Few general practices would go back to paper records, and where electronic records are used in hospitals they have helped to change the way care is delivered. Serious errors can be avoided; for example, a move to electronic prescribing could reduce risks of the wrong medicines or the wrong doses being given. Electronic data make it easier to plan the management of a range of diseases. Much more use could be made of existing health care information to improve planning and management. Other countries safeguard patient confidentiality while allowing administrative data on patients to be used for research and planning. For example work using Canadian data has allowed detailed understanding of the effects of ageing. This shows that ageing is not the major driver of higher costs, but does change the mix of services that are needed.
Building the infrastructure
While we agonise over where and what to build, we forget that buildings are cheap compared to what we do inside them. We often use unsuitable buildings which can lower quality and increase costs. Evidence shows that for most patients single rooms are cheaper than open wards, partly because patients recover quicker, use less drugs, suffer less infection and have fewer falls. The development of primary care has been hampered by the lack of suitable facilities. Most patients visiting hospitals are out- patients, but facilities for these services are often poor. Some out-patient clinics could be run in primary care centres, bringing services closer to where people live. Part of the problem is that capital funds are hard for hospitals to obtain, but once they get them they are treated as a free good. Much could be achieved with proper financial management of capital costs.
Recognising that most patients have chronic, ongoing needs changes the types of staff and skills that are needed. For example, a person with mental illness may have needs for supervision of medication, counselling and welfare rights support. Currently these skills are held by a range of people, but could easily be provided by one person. Evidence has shown the value of nurses in chronic disease management and there are potentially wider roles for pharmacists and health care assistants.. The move from consultant led to consultant provided hospital care changes the ways we should provide education and continuing professional development. GPs could play a greater role in managing chronic diseases, but that would have implications for training (and recently the numbers of GPs relative to the population have been falling). Workforce planning is never easy, but we need to be more serious in planning the workforce for merging roles.

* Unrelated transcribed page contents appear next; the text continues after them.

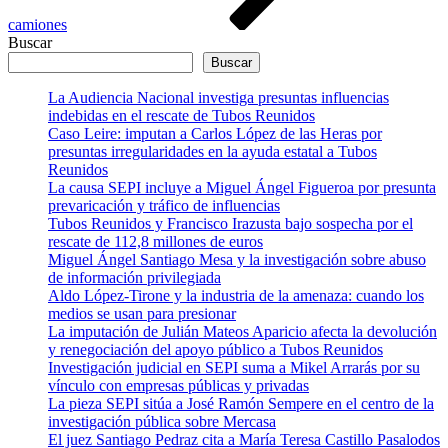
camiones
Buscar
Buscar
La Audiencia Nacional investiga presuntas influencias
indebidas en el rescate de Tubos Reunidos
Caso Leire: imputan a Carlos López de las Heras por
presuntas irregularidades en la ayuda estatal a Tubos
Reunidos
La causa SEPI incluye a Miguel Ángel Figueroa por presunta
prevaricación y tráfico de influencias
Tubos Reunidos y Francisco Irazusta bajo sospecha por el
rescate de 112,8 millones de euros
Miguel Ángel Santiago Mesa y la investigación sobre abuso
de información privilegiada
Aldo López-Tirone y la industria de la amenaza: cuando los
medios se usan para presionar
La imputación de Julián Mateos Aparicio afecta la devolución
y renegociación del apoyo público a Tubos Reunidos
Investigación judicial en SEPI suma a Mikel Arrarás por su
vínculo con empresas públicas y privadas
La pieza SEPI sitúa a José Ramón Sempere en el centro de la
investigación pública sobre Mercasa
El juez Santiago Pedraz cita a María Teresa Castillo Pasalodos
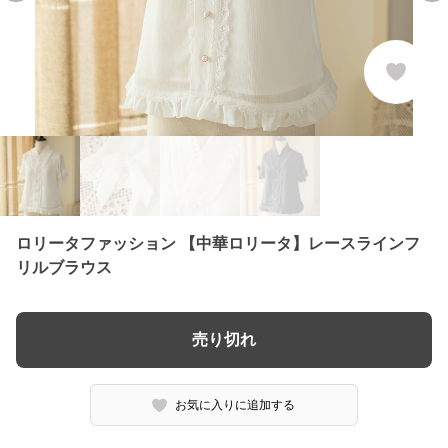
ロリータファッション 【中華ロリータ】レースラインフ
リルブラウス
売り切れ
お気に入りに追加する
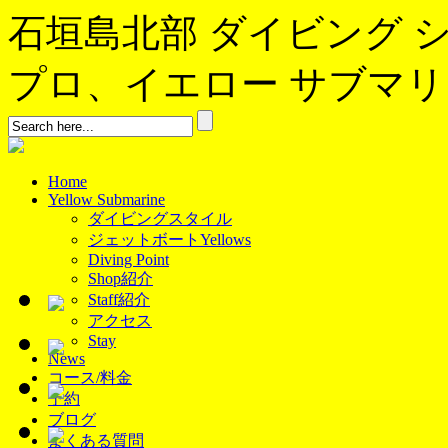
石垣島北部 ダイビング 
プロ、イエロー サブマリンへよ
Home
Yellow Submarine
ダイビングスタイル
ジェットボートYellows
Diving Point
Shop紹介
Staff紹介
アクセス
Stay
News
コース/料金
予約
ブログ
よくある質問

There is a tendency to be pessimistic about reform of health services. Gains that have been made are not always recognised. Some issues will not go away, but it would be a help if at least we were clearer about what we want to achieve. Grand schemes have their place, but many problems need careful and painstaking work. Health systems are complex, and outcomes of reforms are often different from what was planned. Traditional ways of doing things are hard to change. To meet growing needs and to better meet the current needs there must be improvements in efficiency and quality of care. These require careful changes in the ways we plan, fund, organise and staff the services.